Com o avanço da pandemia do SARS-CoV-2 no Brasil e no mundo, muito têm se questionado sobre possíveis curas ou tratamentos para a doença, além de fatores que teriam ação protetiva aos indivíduos que entraram em contato com o novo coronavírus.
Segundo estudos epidemiológicos, países que não possuem políticas de vacinação contra a tuberculose, sobretudo aqueles que não imunizaram a população hoje idosa, apresentaram maior taxa de mortalidade pelo coronavírus. Desta forma, a possível correlação entre as políticas de imunização pela BCG e a mortalidade pela SARS-CoV-2 deve ser investigada.
A vacina BCG foi desenvolvida por Albert Calmette e Camile Guérin em meados do século XX, sendo usada pela primeira vez em humanos no ano 1921. Contendo uma cepa atenuada da bactéria Mycobacterium bovis, a vacina foi criada para prevenir formas graves da tuberculose e hoje é amplamente utilizada em recém-nascidos, estando presente no calendário brasileiro de imunizações. Além disso, é utilizada como imunoterapia adjuvante em pacientes portadores de câncer de bexiga.
Ações no sistema imune
As pesquisas atuais testam a hipótese de que a imunidade heteróloga proporcionada pela BCG poderia proteger contra formas graves da COVID-19. Acredita-se que a vacina induz efeitos protetivos contra diversas infecções, através dos seguintes mecanismos:
Imunidade Inata
- O contato com o M. bovis cursa com reprogramação epigenética de monócitos presentes no local da infecção ou imunização, através da modificação de histonas nos locais codificadores de citocinas inflamatórias. Este processo leva a uma melhor resposta do sistema imune mediante reativação (resposta adaptativa), com a produção de maiores títulos de citocinas como a IL-1β, IL-6, IFN-γ e TNF.
- Há relatos de um efeito protetivo não específico constituído pelo aumento de células da imunidade inata, como as células natural killer (NK) e monócitos, levando a uma ampliação da resposta imune e reconhecimento de patógenos. Pesquisas realizadas em indivíduos que receberam a vacina BCG há um ano demonstraram aumento da expressão de receptores de reconhecimento em monócitos do sangue periférico.
Imunidade Adaptativa
- Os antígenos do Mycobacterium bovis atenuado têm semelhanças moleculares a alguns vírus, podendo criar, após a vacinação, uma população de células B e T que reconheceriam, além do bacilo de Koch, uma variada gama de patógenos respiratórios.

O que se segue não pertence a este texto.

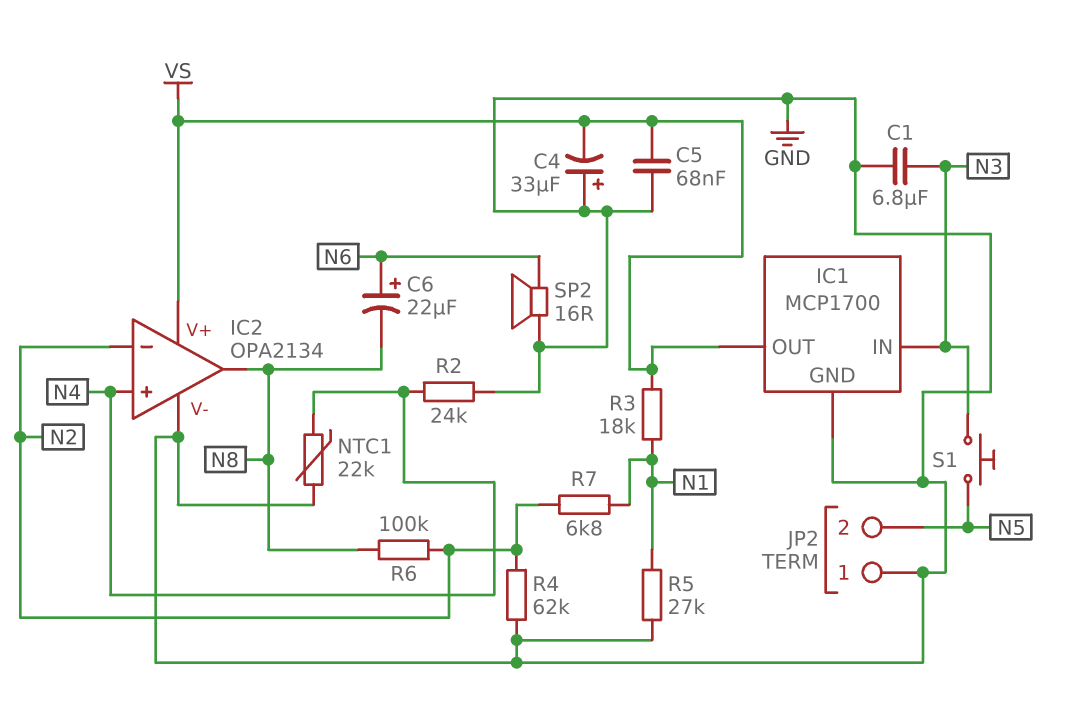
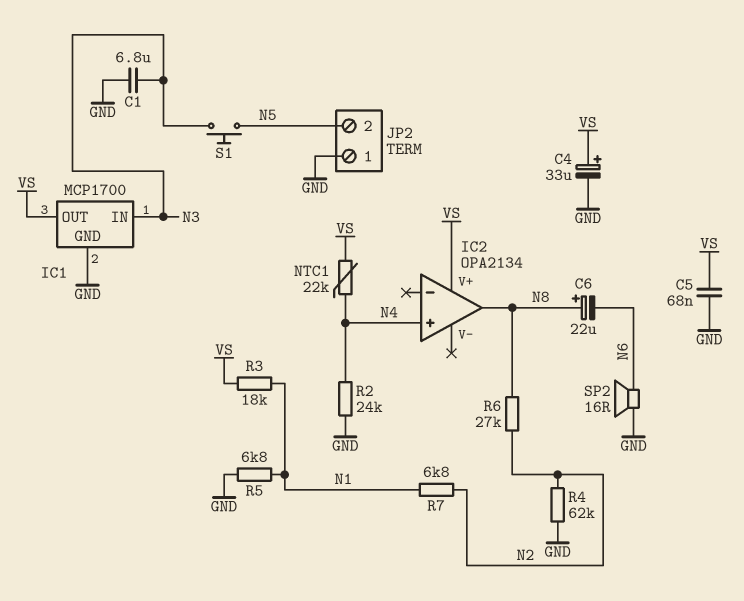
C4: 33uF (plus GND, minus VS) -> 33uF (plus VS, minus GND)
C6: 22uF (plus N6, minus N8) -> 22uF (plus N8, minus N6)
IC2 pin V-: GND -> none
IC2 pin in-: N2 -> none
NTC1: 22k (GND, N4) -> 22k (N4, VS)
R5: 27k (GND, N1) -> 6.8k (GND, N1)
R6: 100k (N2, N8) -> 27k (N2, N8)

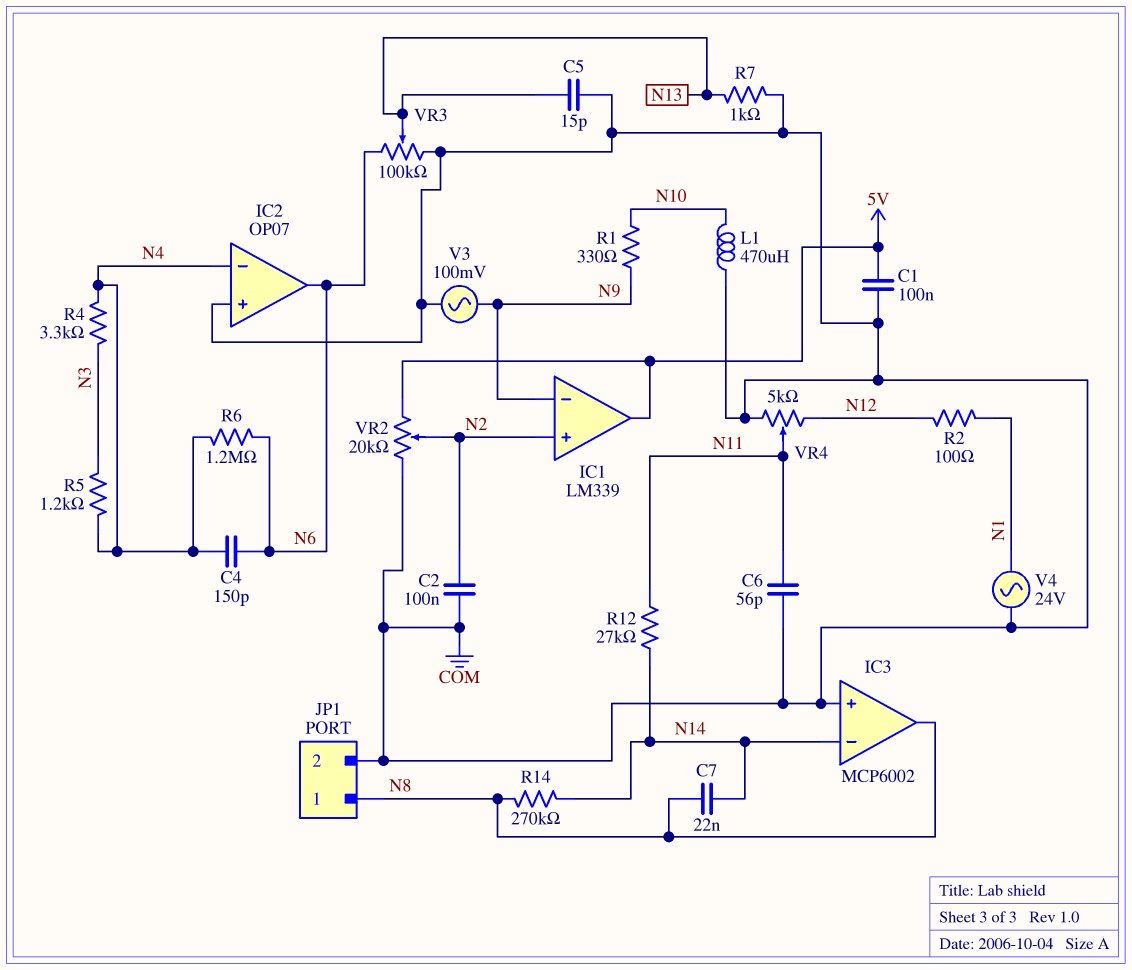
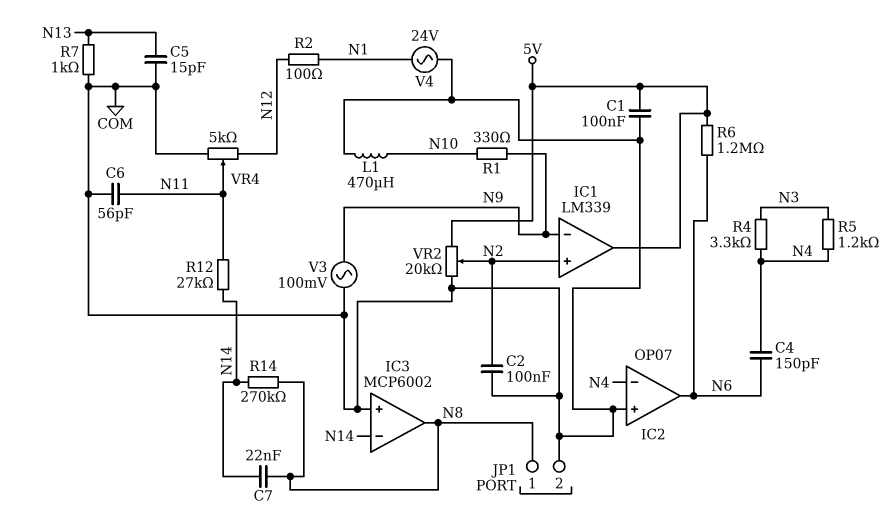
R6: 1.2M (N4, N6) -> 1.2M (5V, N6)
VR3: 100k (COM, N6, wiper N13) -> none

- A BCG pode levar a ativação de linfócitos B e T de reserva, de forma independente de antígenos, conhecida como imunidade heteróloga.
- A micobactéria é conhecida por ser um potente estimulante do padrão Th1, levando à proliferação preferencial de citocinas relacionadas a este padrão, imprescindível no combate das infecções virais, após estímulo antigênico. O balanço dos padrões de resposta Th1/Th2 após uma infecção é extremamente importante, pois ajuda a determinar a evolução da doença, e pesquisas mostraram o papel imunomodulador deste microrganismo.
Estudos demonstram que países que mantiveram a vacina BCG em seu calendário vacinal mostraram menor suscetibilidade à COVID-19, considerando as variáveis mortalidade/morbidade (medida mais confiável devido à menor relação com os níveis de testagem). Ainda, o amplo uso da vacina poderia diminuir o número de portadores do vírus, e, associada a outras medidas, diminuir a disseminação da doença.
No entanto, as pesquisas sobre o tema são escassas. Além disso, devido a diferenças entre os países, associadas à desigualdade de fases da pandemia por quais passam, métodos de isolamento e irregularidade de casos reportados, ainda é cedo para determinarse programas de vacinação contra a tuberculose levariam a um melhor desfecho em pacientes infectados. Dessa forma, faz-se necessária a realização de ensaios randomizados que analisem a resposta imune frente à vacinação pela BCG e seus efeitos protetivos contra o coronavírus.
Por fim, é importante lembrar que estes estudos destacam a relevância dos programas de vacinação e seus inegáveis benefícios à população e ao sistema de saúde, mostrando a importância do investimento e valorização da pesquisa científica.